Data in this exercise —
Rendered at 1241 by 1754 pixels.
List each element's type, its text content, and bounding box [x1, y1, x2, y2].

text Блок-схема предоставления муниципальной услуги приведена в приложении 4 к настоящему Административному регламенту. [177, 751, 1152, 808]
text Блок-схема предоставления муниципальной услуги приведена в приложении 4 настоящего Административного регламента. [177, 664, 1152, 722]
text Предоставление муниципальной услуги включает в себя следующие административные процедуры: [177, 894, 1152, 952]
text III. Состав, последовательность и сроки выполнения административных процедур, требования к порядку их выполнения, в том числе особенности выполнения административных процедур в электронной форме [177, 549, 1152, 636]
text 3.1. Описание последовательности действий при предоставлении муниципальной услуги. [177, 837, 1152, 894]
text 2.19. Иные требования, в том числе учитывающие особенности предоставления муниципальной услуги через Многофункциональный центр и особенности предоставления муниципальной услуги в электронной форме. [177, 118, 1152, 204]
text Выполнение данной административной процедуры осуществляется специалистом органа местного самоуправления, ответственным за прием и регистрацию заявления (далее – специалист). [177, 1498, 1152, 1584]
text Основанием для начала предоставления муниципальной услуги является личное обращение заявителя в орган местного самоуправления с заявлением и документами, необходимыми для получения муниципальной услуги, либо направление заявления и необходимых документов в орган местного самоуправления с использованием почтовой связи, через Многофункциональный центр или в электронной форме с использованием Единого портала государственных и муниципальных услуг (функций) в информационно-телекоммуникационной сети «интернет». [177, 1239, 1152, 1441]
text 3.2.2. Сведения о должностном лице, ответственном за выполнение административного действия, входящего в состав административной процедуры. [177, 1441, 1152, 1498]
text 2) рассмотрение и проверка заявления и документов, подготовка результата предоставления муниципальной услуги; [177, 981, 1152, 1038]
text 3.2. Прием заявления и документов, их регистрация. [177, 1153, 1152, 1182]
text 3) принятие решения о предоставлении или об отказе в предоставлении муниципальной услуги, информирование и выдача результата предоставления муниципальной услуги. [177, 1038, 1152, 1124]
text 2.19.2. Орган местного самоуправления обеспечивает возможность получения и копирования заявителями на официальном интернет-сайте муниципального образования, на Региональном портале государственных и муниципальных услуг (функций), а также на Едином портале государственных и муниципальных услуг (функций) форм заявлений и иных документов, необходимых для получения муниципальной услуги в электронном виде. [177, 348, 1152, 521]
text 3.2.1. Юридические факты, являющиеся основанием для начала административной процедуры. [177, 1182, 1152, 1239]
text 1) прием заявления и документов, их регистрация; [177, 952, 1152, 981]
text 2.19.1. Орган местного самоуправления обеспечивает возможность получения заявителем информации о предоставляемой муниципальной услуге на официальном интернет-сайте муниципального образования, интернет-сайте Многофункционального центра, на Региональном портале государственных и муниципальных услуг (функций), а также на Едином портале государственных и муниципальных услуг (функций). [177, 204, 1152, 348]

--

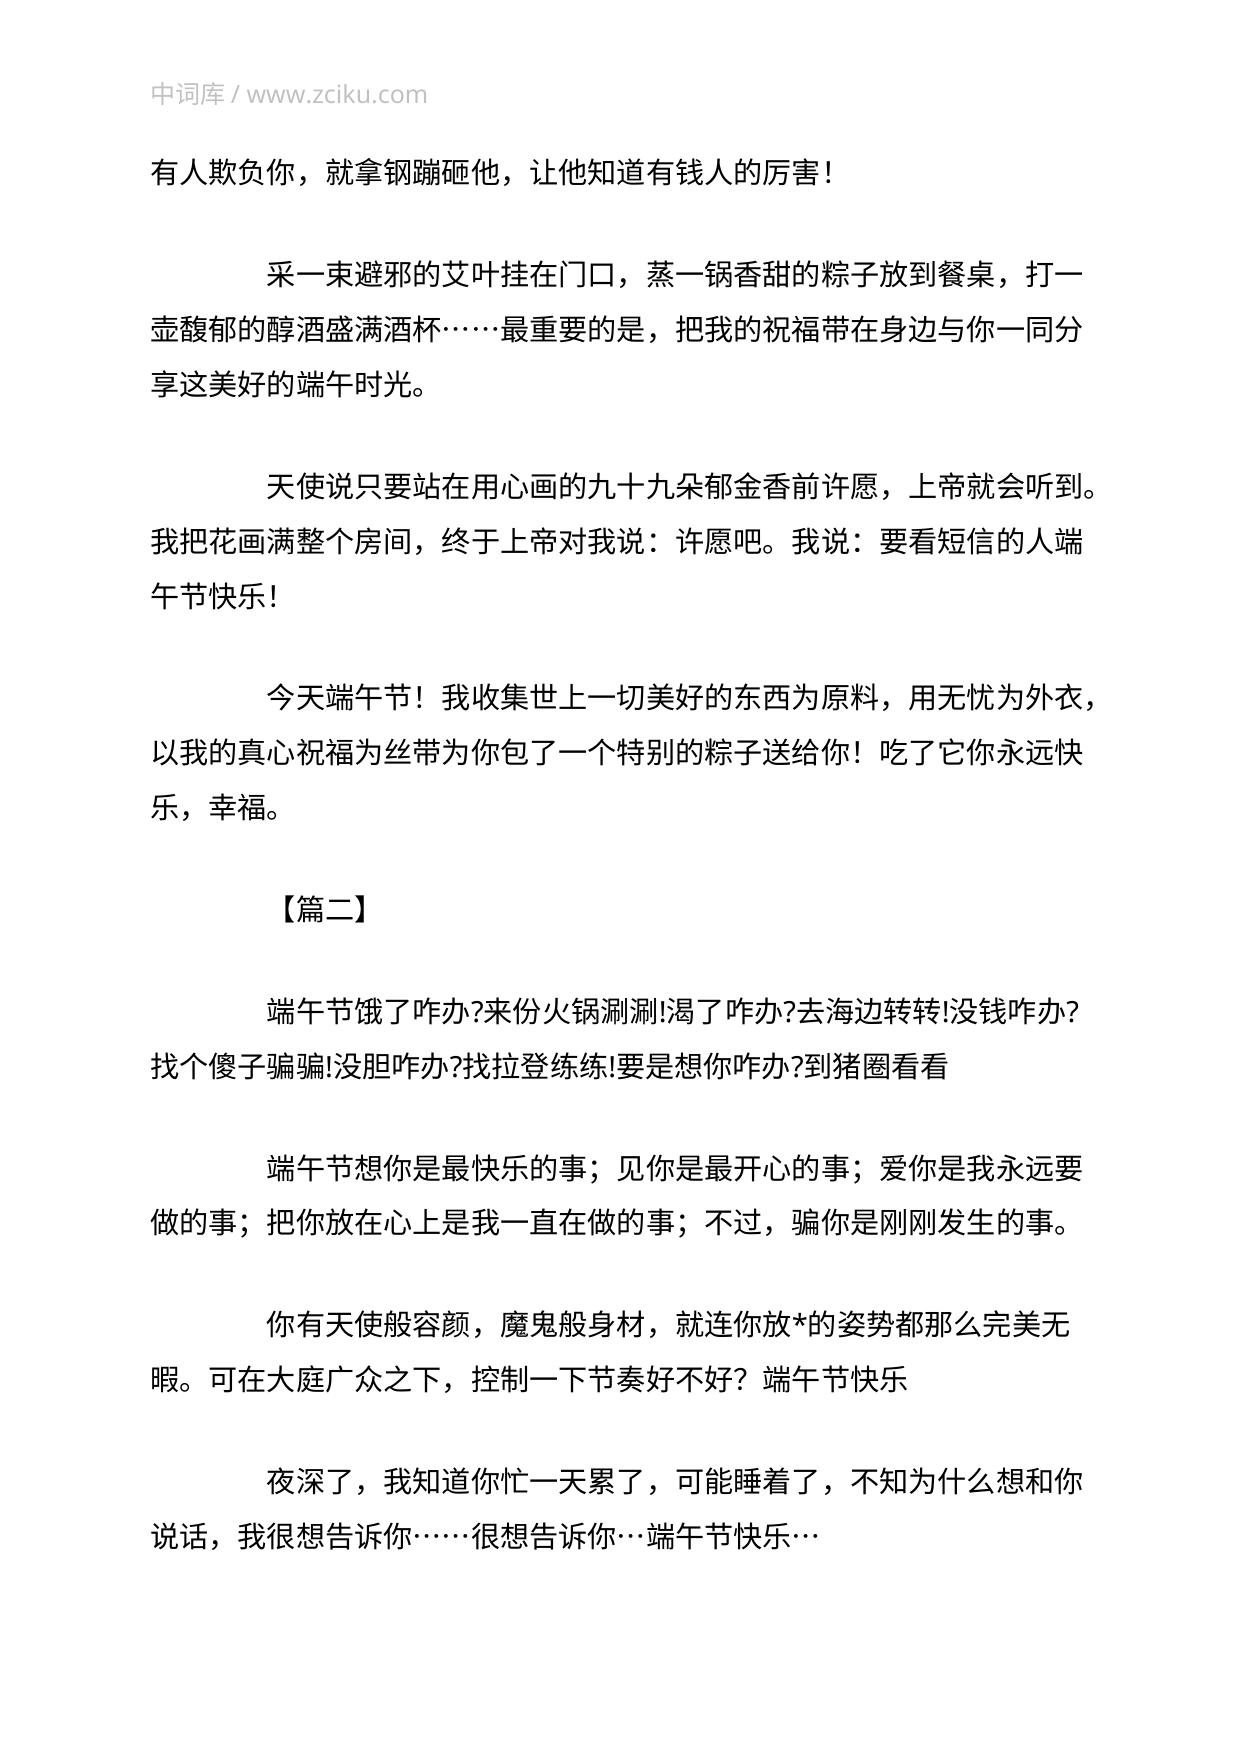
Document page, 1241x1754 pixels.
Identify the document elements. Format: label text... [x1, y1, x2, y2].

What is required — All lines in the listing above between the line with "Document page, 1241x1754 pixels." and the line with "Identify the document", inclusive, should be set down exactly, and no line outside that range.

Expected answer —
Document page, 1241x1754 pixels.
Identify the document elements. Format: label text... [x1, y1, x2, y2].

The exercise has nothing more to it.